The creator of Beavis and Butt-Head aims his snark cannon at the tech startup scene in his new HBO show, Silicon Valley. Zachary Scott
The Goolybib party is well under way, and you can smell the self-congratulatory excess. The company, which says it “disrupts digital media” to “make the world a better place,” has just been purchased by Google for $200 million, and its cofounders are celebrating their good fortune with an extravagant bash in a sleek modern mansion. The place is packed with signifiers of contemporary success: reflecting pools, floor-to-ceiling windows, white leather sofas. Venture capitalists work the crowd, chatting up billionaires. Guys in hoodies are slurping liquid shrimp from test tubes (it’s a Wylie Dufresne concoction, $200 a quart). A dozen twentysomething dudes play Battlefield 4 on an ultrathin 55-inch flatscreen. Kid Rock gyrates in a fog-machine cloud atop an elaborately lit stage in the backyard.
Just beyond the foyer, in the kitchen, Mike Judge—creator of such Gen X touchstones as Beavis and Butt-Head, King of the Hill, and Office Space—is hunched in a director’s chair, sipping a Diet Mountain Dew and watching the scene unfold across three monitors. He’s on this set, 360 miles south of Palo Alto, California, in the rolling hills northeast of Malibu, to shoot the opening scene of his new HBO series, Silicon Valley, a satire about a 26-year-old computer programmer whose algorithm inspires a bidding war between rival tech billionaires. (Judge’s team calls it Entourage with Asperger’s.) Judge is 51 but doesn’t look it, dressed in a black hooded jacket and skate shoes, with clear blue eyes and a neatly cropped ebbing hairline. When he speaks, it’s in a low half-mumble with a tinge of Texas drawl that falls somewhere between Hank Hill and Butt-Head, both of whom he voiced. Judge calls to an assistant director.
“Tell the videogame people to be less lively.”
The details matter to Judge. A lot. Over the past two decades, he has channeled his obsession with verisimilitude to construct a series of finely wrought portraits of American sloth, venality, greed, and stupidity. In Beavis and Butt-Head, his two teen headbanger couch potatoes sniffed glue, played with live grenades, deep-fried rodents at their fast-food job—and embodied stultified TV-watching America. He seeded Office Space, his 1999 live-action send-up of cubicle culture, with artifacts of workplace banality—a whiteboard with a “planning to plan” flowchart, finicky copy machines, tortuously passive-aggressive bosses, and endless paperwork no one actually reads. For Idiocracy in 2006, he extrapolated his observations about American anti-intellectualism to forecast a dystopian future where the president is a former professional wrestler, agricultural crops are irrigated with energy drink, and Academy Awards are bestowed on a film that consists of 90 minutes of farting.
Now Judge is turning his astringent gaze on Silicon Valley—which feels like a particularly ripe target right now. We live in a time when top programmers have agents, just like professional athletes. When Snapchat’s CEO turns down a $3 billion acquisition offer and is rumored to be dating Taylor Swift. When Sean Parker spares no expense to throw a Hobbit-themed wedding among the redwoods. It’s hard to imagine material more in need of the Judge treatment. “Anytime you’ve got self-important, pompous, powerful people, it’s always fun to take a shit on them,” says Alec Berg, a writer, director, and executive producer on Silicon Valley, whose credits include Seinfeld and Curb Your Enthusiasm.

================

- REQUIRED TASKS:
**a.** In the article about Mike Judge's Silicon Valley series, for how much did Google purchase Goolybib?
**b.** Carry on the article about Mike Judge's Silicon Valley series, picking up after its final sentence.

- DATA SECTION:
================

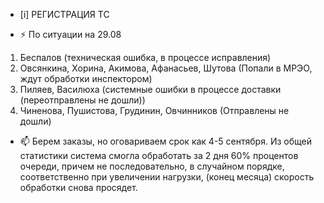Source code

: -  [i] РЕГИСТРАЦИЯ ТС

- ⚡ По ситуации на 29.08
1) Беспалов (техническая ошибка, в процессе исправления)
2) Овсянкина, Хорина, Акимова, Афанасьев, Шутова (Попали в МРЭО, ждут обработки инспектором)
3) Пиляев, Василюха (системные ошибки в процессе доставки (переотправлены не дошли))
4) Чиненова, Пушистова, Грудинин, Овчинников (Отправлены не дошли)
- 📫 Берем заказы, но оговариваем срок как 4-5 сентября. Из общей статистики система смогла обработать за 2 дня 60% процентов очереди, причем не последовательно, в случайном порядке, соответственно при увеличении нагрузки, (конец месяца) скорость обработки снова просядет.



<!---
Yusovs/Yusovs is a ✨ special ✨ repository because its `README.md` (this file) appears on your GitHub profile.
You can click the Preview link to take a look at your changes.
--->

================

- ANSWER SET:
**a.** $200 million.

**b.**
But Silicon Valley isn’t just a dyspeptic takedown. Like Office Space and Idiocracy before it, the show focuses on an intrepid everyman trying to hold on to his individuality and ingenuity against the forces that would crush that spirit—in this case, rapacious investors, corporate megalomaniacs, and visionary gasbags. It’s a theme that hits close to home for Judge. When he was 23, before he drew his first animation cel, he worked as a miserable test engineer at a Silicon Valley startup called Parallax, which sold $4,500 interface cards for some of the first high-resolution graphics screens. In that way, Silicon Valley is a kind of homecoming for Judge, a return to the industry that helped forge his skeptical worldview.
But first he has to refine the details—and that means toning down the overly energetic gamers. “Very rarely does Hollywood get engineers right,” Judge says. “Instead you see some underwear model spouting a bunch of tech babble. Having been on the other side, I just don’t want to be responsible for another one of those.”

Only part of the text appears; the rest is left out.